One reason for the government's renewed interest in Asians is its acknowledgment of the critical need for Asian business. Asian companies once employed thousands of workers and were the backbone of the nation's economy.

"Before Idi Amin, it is no exaggeration to say that all the economy was in the hands of the Asians," says a World Bank economist here. "They stimulated production and could secure credit."

The government has paved the way for new investment by streamlining the system for big investors, who are mostly Asian. The new Investment Authority, which approves applications for projects that require a minimum $500,000 investment, has put an end to the previous process of visiting 30 separate and often unhelpful offices that, in the end, deferred most projects for years.

During the last six months, 100 new applications from foreign investors have been received and 25 approved.

Responding to pressure from the World Bank and Western aid donors, the government is also moving to return the 7,470 properties the Asians left behind. (See story below.)

Last year foreign assistance contributed 60 percent to Uganda's government spending, according to the 1991 United States State Department Human Rights report.

The Investment Authority is processing Asian repossession claims more quickly now. Of the 1,700 claims made since 1982, more than 400 have been approved. The World Bank, however, wants nearly three times that many more handed back by June.

The return of the Asian properties - valued at $1 billion and constituting most of downtown Kampala - is vital if Uganda is to lure Asians capable of reviving the economy back to Uganda, according to economic observers and government officials.

Asians have a broad base of commerce, reaching to Kenya, Tanzania, India, and Europe. In 1972, Asians were responsible for at least 35 percent of Uganda's gross domestic product, according to estimates from the World Bank. Others say that figure could be as high as 60 percent. Asians now contribute about one-fifth of their community's prior input to the Ugandan economy.

"There can't be civilization here as we knew it before 1972, if these properties are not returned," says the head of the Uganda Chamber of Commerce, George Rujojo. "Most of the untrained black Ugandans who took them over have been business failures."

The stereotype among Africans is widely believed, however, that Asians come to Uganda only to milk the system - their system.

In two recent incidents that have underscored suspicions here, Asians from the two most prominent foreign exchange offices here were caught trying to smuggle $1 million out of Uganda at Entebbe Airport. Their exchanges subsequently were closed down, and the price of foreign currency shot up 40 percent as a result.

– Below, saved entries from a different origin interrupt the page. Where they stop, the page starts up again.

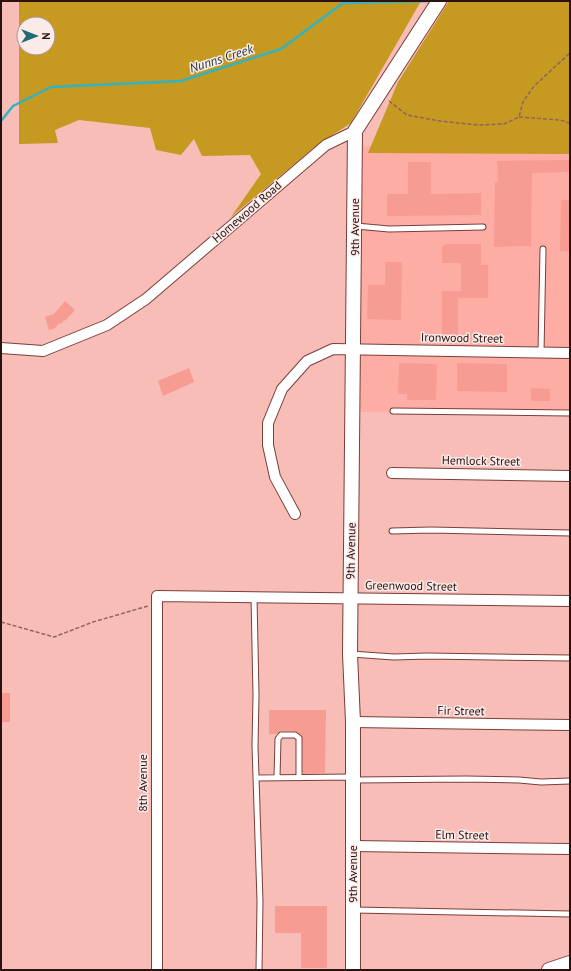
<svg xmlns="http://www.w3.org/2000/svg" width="571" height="971" font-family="'PT Sans',sans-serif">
  <rect width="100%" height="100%" fill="#f8bdb6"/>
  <path fill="#feada4" d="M355 146 570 153V413L354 412Z"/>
  <path fill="#c69920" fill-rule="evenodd" d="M19 1H421L351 123 316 146 231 217 261 174 250 155 202 156 194 139 181 155 156 150 150 128 79 120 55 130 58 143 19 144ZM24 24H48V48H24Z
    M449 1H570V154L368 153 398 82Z"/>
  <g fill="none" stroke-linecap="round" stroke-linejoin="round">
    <path stroke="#32b3c2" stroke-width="2.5" d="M1 121 13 106 51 87 181 81 281 49 343 3 433 1"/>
  </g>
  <path fill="#f69c93" d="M570 160V172L532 173 531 246 494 247 495 182H498L497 161Z
    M408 162H431V194L481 193V215L387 216V194H408Z
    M561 200H570V251H560Z
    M446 244H481V265H488V298H458V336H442V291H461V263H442V247Z
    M385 262H402L401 320 367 319 368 285H385Z
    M65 301 75 310 65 321 64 320 61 324 59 323 55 328 49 330 45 317 54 314Z
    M399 363 437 364 436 400H407V394H398Z
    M457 363 507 364V392L457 391Z
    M189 368 194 382 163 396 158 381Z
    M531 388 550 389V401H531Z
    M1 693H10V722H1Z
    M269 710H326L325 773 303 774 302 736 295 731H281L277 734H269Z
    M275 906H327V968H301V933H275Z"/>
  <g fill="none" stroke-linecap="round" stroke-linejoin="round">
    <defs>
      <path id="lane" d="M356 226 389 229 483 227
        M541 352 543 249
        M393 411 570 413
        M392 531 431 530 570 533
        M254 597 256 695 255 746 260 901 259 970
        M351 654 394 657 427 656 570 658
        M256 778 352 777
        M277 778 278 739 281 735H295L299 738V778
        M354 780 466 779 519 780 541 782 570 781
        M354 910 570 914"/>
      <path id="street" d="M1 348 43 351 107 325 146 299 326 145 355 131
        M392 473 570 476
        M295 514 275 477 268 445V423L282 389 307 361 333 349 570 353
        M353 722 570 725
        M353 846 570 849
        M157 970V596L570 601"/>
      <path id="secondary" d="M353 970V722L350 654 355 131 439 1
        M549 970 570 963"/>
    </defs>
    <use href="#lane" stroke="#7b3e38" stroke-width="7"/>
    <use href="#street" stroke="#7b3e38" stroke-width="12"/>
    <use href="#secondary" stroke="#7b3e38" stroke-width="16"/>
    <path stroke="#8f6560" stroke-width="1.5" stroke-dasharray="4 2" stroke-linecap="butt" d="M389 101 407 115 440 121 478 125 504 124 519 117 523 102 534 86 570 53
      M519 117 560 120 570 123
      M1 622 54 637 93 622 148 606"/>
    <use href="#lane" stroke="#fff" stroke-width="5"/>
    <use href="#street" stroke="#fff" stroke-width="10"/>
    <use href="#secondary" stroke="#fff" stroke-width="14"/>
  </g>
  <g text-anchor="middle" stroke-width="3" stroke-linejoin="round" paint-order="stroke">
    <g font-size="12" fill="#2c120f" stroke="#faeae8">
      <text transform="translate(247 212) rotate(-41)" y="4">Homewood Road</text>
      <text transform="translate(355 227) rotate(-90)" y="4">9th Avenue</text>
      <text transform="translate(462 338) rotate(1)" y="4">Ironwood Street</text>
      <text transform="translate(481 461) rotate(1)" y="4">Hemlock Street</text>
      <text transform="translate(351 551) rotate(-89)" y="4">9th Avenue</text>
      <text transform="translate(411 586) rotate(1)" y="4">Greenwood Street</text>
      <text transform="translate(461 711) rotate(1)" y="4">Fir Street</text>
      <text transform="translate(143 783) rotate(-90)" y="4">8th Avenue</text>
      <text transform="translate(462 835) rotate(1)" y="4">Elm Street</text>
      <text transform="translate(353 874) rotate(-90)" y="4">9th Avenue</text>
    </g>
    <g font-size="13" font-style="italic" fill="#203b3e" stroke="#faeae8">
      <text transform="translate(221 58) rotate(-18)" y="5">Nunns Creek</text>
    </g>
  </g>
  <rect width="571" height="971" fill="none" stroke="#2c120f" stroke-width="4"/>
  <g transform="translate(36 36) rotate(90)"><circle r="19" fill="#faeae8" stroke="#a89491"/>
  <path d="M0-3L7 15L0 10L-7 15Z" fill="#216b74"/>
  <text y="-6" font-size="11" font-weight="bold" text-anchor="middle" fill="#2c120f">N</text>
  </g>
</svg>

Many African Ugandans were furious.

The shadowy Uganda African Trade Movement, a group of Ugandan businessmen and others who benefited from the property the Asians left behind, has made clear in a statement to diplomatic missions here that its members "intend to wage a atrocious war everywhere in Uganda on any Asian returnee.

"We intend to harm, maim, cause them a lot of suffering, even killing them in the most despicable way ever ... if they don't leave our land and country immediately," the statement said.

In the last year, the Museveni government has dismissed such threats as a minority view voiced by disgruntled Africans, many of them in high places, who have used the 7,470 properties the Asians left behind.

Nonetheless, only about 700 Asians so far have accepted the government's encouragement to return.

About 2,000 Asians are in Uganda today; most remember well the abuse they received when they were forced to leave in 1972. When President Milton Abote gave Asians 90 days to claim their land and return in 1982, few did.

"Fear among Asians is growing. The government is more responsive to Asian property claims, but personal security is still a consideration," says Mumtaz Kassam, a British-trained lawyer who held a Ugandan passport until Idi Amin's immigration officials tore it up in front of her in 1972. She is still a Ugandan citizen, and now works to reclaim Asian properties for clients and her family.

"The threats do harm because they exist," says Ms. Kassam. "For Asians, they undermine faith in Uganda."